Insgesamt haben die Jugendämter in knapp jedem fünften Fall (19 %) von Kindeswohlgefährdung das Familiengericht angerufen. Dieser Fall tritt immer dann ein, wenn aus Sicht des Jugendamts ein Eingriff in das elterliche Sorgerecht erforderlich ist. Es entscheidet dann über Maßnahmen wie Auflagen, Gebote, Verbote oder auch den teilweisen oder vollständigen Entzug des Sorgerechts.
Besteht eine dringende Gefahr für das Kindeswohl, sodass die Entscheidung eines Familiengerichts nicht abgewartet werden kann, ist das Jugendamt verpflichtet, die betroffenen Kinder oder Jugendlichen zu ihrem Schutz vorübergehend in Obhut zu nehmen.

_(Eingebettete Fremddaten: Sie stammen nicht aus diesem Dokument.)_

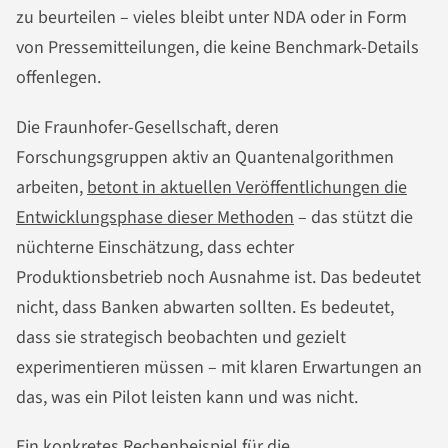
zu beurteilen – vieles bleibt unter NDA oder in Form
von Pressemitteilungen, die keine Benchmark-Details
offenlegen.
Die Fraunhofer-Gesellschaft, deren
Forschungsgruppen aktiv an Quantenalgorithmen
arbeiten,
betont in aktuellen Veröffentlichungen die
Entwicklungsphase dieser Methoden
– das stützt die
nüchterne Einschätzung, dass echter
Produktionsbetrieb noch Ausnahme ist. Das bedeutet
nicht, dass Banken abwarten sollten. Es bedeutet,
dass sie strategisch beobachten und gezielt
experimentieren müssen – mit klaren Erwartungen an
das, was ein Pilot leisten kann und was nicht.
Ein konkretes Rechenbeispiel für die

Diese sogenannten vorläufigen Schutzmaßnahmen – oder kurz: Inobhutnahmen – sind als sozialpädagogische Hilfe für akute Krisen- oder Gefahrensituationen gedacht. Vorläufige Schutzmaßnahmen werden nicht nur in dringenden Fällen von Kindeswohlgefährdung durchgeführt, sondern auch wenn Kinder oder Jugendliche das Jugendamt aus eigener Initiative um Inobhutnahme bitten oder bei unbegleiteten Einreisen Minderjähriger aus dem Ausland (Paragrafen 42, 42a SGB VIII). Im Jahr 2022 führten die Jugendämter in Deutschland insgesamt rund 66.400 vorläufige Schutzmaßnahmen durch. In 12 % der Fälle hatten die betroffenen Jungen oder Mädchen selbst um Inobhutnahme gebeten.
Von den Minderjährigen, die 2022 in Obhut genommen wurden, waren 22.600 jünger als 14 Jahre. In diesem Alter wurden die Kinder am häufigsten wegen Überforderung der Eltern beziehungsweise eines Elternteils (48 %) und zum Schutz vor Vernachlässigung (26 %) in Obhut genommen. Auch der Schutz vor körperlicher Misshandlung (17 %) und die unbegleitete Einreise aus dem Ausland (13 %) spielten hier eine Rolle.
Bei den 43.800 Jugendlichen im Alter von 14 bis 17 Jahren, die 2022 in Obhut genommen wurden, stand dagegen mit Abstand die unbegleitete Einreise aus dem Ausland im Vordergrund (59 %). Weitere bedeutende Anlässe waren in diesem Alter: Überforderung der Eltern beziehungsweise eines Elternteils (15 %) und delinquentes Verhalten oder Straftaten (7 %).
Unabhängig vom Alter, konnte fast jede zweite Inobhutnahme (48 %) nach spätestens zwei Wochen, jede dritte (33 %) nach höchstens sechs Tagen beendet werden. Dennoch: Gut jede zehnte Inobhutnahme dauerte mit drei Monaten oder mehr vergleichsweise lang (11 %).
Nach Beendigung der Maßnahme kehrte über ein Drittel der Kinder und Jugendlichen (37 %) an den bisherigen Lebensmittelpunkt – zu den Sorgeberechtigten, in die Pflegefamilie oder das Heim – zurück. Gut ein weiteres Drittel (36 %) bekam ein neues Zuhause in einer Pflegefamilie, einem Heim oder einer betreuten Wohnform (Angaben ohne vorläufige Inobhutnahmen nach Paragraf 42a SGB VIII).